Dynamics of Non-Isothermal Pressure-Driven Flow of Generalized Viscoelastic-Fluid-Based Nanofluids in a Channel

• Published in: Mathematical problems in engineering Vol. 2022; pp. 1 - 17
• Main Authors: Khan, Idrees, Chinyoka, Tiri, Gill, Andrew
• Format: Journal Article
• Language: English
• Published: New York Hindawi 07.02.2022; John Wiley & Sons, Inc
• Subjects: Algorithms; Boundary conditions; Channel flow; Constitutive equations; Constitutive models; Constitutive relationships; Cooling; Exothermic reactions; Finite difference method; Fluids; Heat conductivity; Mathematical models; Nanofluids; Nanoparticles; Numerical analysis; Parameters; Reynolds number; Temperature dependence; Thermal conductivity; Velocity; Viscoelasticity; Viscosity
• ISSN: 1024-123X; 1026-7077; 1563-5147; 1563-5147
• DOI: 10.1155/2022/9080009

The investigation considers numerical analysis and computational solution of unsteady, pressure-driven channel flow of a generalized viscoelastic-fluid-based nanofluid (GVFBN) subject to exothermic reactions. Temperature-dependent fluid thermal conductivity is considered, and the flow is subject to convective cooling at the walls.
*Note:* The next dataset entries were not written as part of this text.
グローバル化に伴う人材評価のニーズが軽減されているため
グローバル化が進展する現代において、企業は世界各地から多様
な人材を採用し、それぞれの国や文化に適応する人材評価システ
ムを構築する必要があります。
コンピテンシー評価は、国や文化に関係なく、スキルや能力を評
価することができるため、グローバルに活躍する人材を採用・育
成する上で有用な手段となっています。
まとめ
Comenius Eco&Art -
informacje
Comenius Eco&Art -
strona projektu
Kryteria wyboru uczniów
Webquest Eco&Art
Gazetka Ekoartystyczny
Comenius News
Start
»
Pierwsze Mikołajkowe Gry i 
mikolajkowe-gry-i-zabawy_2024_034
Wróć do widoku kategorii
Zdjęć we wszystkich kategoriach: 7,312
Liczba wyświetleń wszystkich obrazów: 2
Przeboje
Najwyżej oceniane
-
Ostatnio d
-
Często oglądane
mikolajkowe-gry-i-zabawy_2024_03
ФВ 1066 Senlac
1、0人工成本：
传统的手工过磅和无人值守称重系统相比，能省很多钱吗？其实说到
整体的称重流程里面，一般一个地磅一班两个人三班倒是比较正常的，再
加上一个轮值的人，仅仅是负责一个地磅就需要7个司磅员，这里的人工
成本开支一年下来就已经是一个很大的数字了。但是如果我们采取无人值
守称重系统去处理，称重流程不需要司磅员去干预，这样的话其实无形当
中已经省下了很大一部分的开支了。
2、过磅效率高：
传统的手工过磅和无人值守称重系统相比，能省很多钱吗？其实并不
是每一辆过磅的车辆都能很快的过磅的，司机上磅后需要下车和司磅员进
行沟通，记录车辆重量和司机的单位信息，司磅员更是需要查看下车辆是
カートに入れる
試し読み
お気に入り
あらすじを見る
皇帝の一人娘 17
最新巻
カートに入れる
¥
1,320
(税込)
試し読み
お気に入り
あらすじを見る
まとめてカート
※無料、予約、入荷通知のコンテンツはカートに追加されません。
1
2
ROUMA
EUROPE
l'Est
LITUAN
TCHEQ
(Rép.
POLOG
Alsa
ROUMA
The non-isothermal generalized Giesekus constitutive model is employed for the GVFBN. A Carreau model is used to describe the shear-rate dependence of fluid viscosity, and exothermic reactions are assumed to follow Arrhenius kinetics. An efficient semi-implicit numerical technique based on the finite-difference method is applied to obtain computational solutions to the model equations. The computational methodologies are built into the MATLAB software. The effects of various fluid and flow parameters, specifically the nanoparticle volume fraction, are explored. The results demonstrate that those parameters which only directly couple to the energy equation (but are otherwise indirectly coupled to momentum and stress-constitutive equations, say via the temperature-dependent viscosities and relaxation times) would only show prominent effects on fluid temperature but not on the fluid velocity or the polymer stresses. The results also demonstrate, as in the literature on exothermic flows, that the values of exothermic-reaction parameter must be carefully controlled as large values would lead to thermal runway phenomena. The illustrated results are consistent with the existing literature and additionally add novel new contributions to non-isothermal and pressure-driven channel flow of GVFBN under convective cooling conditions.